The high prevalence of prehypertension found, especially in women, is a cause of major concern. Given that individuals with prehypertension (especially those at 130–9/85–9 mmHg) are more likely to develop hypertension than normotensive individuals [25], the significant proportion of relatively young subjects (especially women) with prehypertension could lead to an epidemic of hypertension in the next few years. Thus, proactive measures are required to prevent this epidemic.

5. Conclusion

The present study is limited by its small sample size, being from monoethnic group of Andhra Pradesh, India. These results may therefore only be representative of a small sample size and not representative of the district, state, or country. To obtain a broader representation, we suggest that more studies involving BP among adults from different parts of India should be undertaken.

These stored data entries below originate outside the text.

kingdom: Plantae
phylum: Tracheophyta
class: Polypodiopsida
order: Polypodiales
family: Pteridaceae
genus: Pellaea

However, it may be concluded that the present study, although descriptive in nature, reflects the presence of high blood pressure among females that may lead to higher incidences of cardiovascular diseases among them. Similar studies should be undertaken among various tribal populations of India to identify prehypertensives and hypertensives so that preventive measures could be taken in advance. India is a land of vast ethnic heterogeneity having numerous tribal populations. From the biological anthropology viewpoint, it would be interesting to study variation in blood pressure and hypertension between them. Such descriptive study will help to raise the awareness of an individual to check his/her blood pressure levels in order to not reach hypertensive levels.

Conflict of Interests

The authors declare that there is no conflict of interests regarding the publication of this paper.

Acknowledgments

The authors acknowledge all the participants for their valuable time and cooperation during data collection. The authors wish to thank the anonymous referees for their critical comments and helpful suggestions on earlier versions of the paper. The authors thank the university authority for providing the instrument for collecting data.